§ **Your goal**: The expected output is the data below, character for character, without its pictures.

§ **Exercise input**:
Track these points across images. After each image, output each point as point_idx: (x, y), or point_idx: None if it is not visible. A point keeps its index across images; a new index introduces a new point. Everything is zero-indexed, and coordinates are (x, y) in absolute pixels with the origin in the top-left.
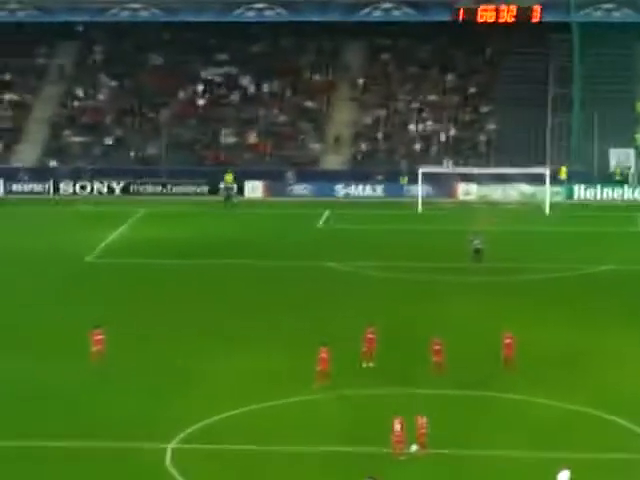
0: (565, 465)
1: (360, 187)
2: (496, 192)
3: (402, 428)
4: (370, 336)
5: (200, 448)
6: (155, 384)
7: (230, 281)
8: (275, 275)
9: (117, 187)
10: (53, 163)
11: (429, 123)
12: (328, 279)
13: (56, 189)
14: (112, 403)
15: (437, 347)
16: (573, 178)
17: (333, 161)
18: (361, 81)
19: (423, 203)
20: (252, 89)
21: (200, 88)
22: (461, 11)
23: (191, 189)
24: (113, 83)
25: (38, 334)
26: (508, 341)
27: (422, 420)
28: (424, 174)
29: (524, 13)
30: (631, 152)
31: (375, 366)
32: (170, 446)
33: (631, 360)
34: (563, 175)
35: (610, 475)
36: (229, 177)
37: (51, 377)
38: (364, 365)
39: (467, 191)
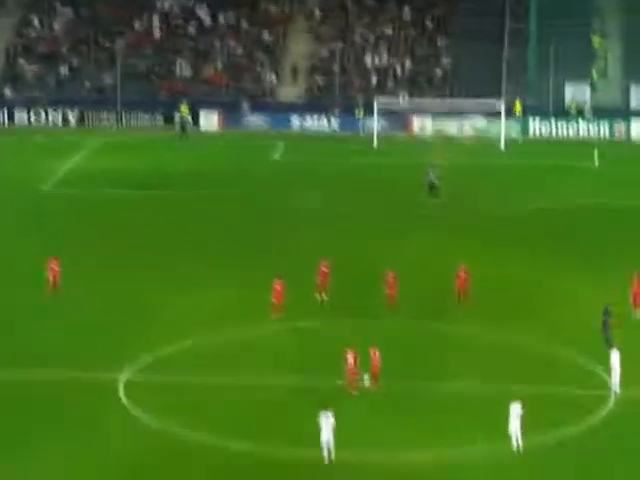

§ **Task response**:
Track these points across images. After each image, output each point as point_idx: (x, y), or point_idx: None if it is not visible. A point keeps its index across images; a new index introduces a new point. Everything is zero-indexed, and coordinates are (x, y) in absolute pixels with the origin in the top-left.
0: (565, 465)
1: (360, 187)
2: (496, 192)
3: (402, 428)
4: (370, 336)
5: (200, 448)
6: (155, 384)
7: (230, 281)
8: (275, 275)
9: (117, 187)
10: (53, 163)
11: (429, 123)
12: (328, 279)
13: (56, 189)
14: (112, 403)
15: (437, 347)
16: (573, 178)
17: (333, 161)
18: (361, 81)
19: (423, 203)
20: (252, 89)
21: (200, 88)
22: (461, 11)
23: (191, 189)
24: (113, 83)
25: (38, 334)
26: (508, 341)
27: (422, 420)
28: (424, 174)
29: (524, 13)
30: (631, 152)
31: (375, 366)
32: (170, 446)
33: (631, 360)
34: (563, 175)
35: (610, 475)
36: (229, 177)
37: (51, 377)
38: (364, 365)
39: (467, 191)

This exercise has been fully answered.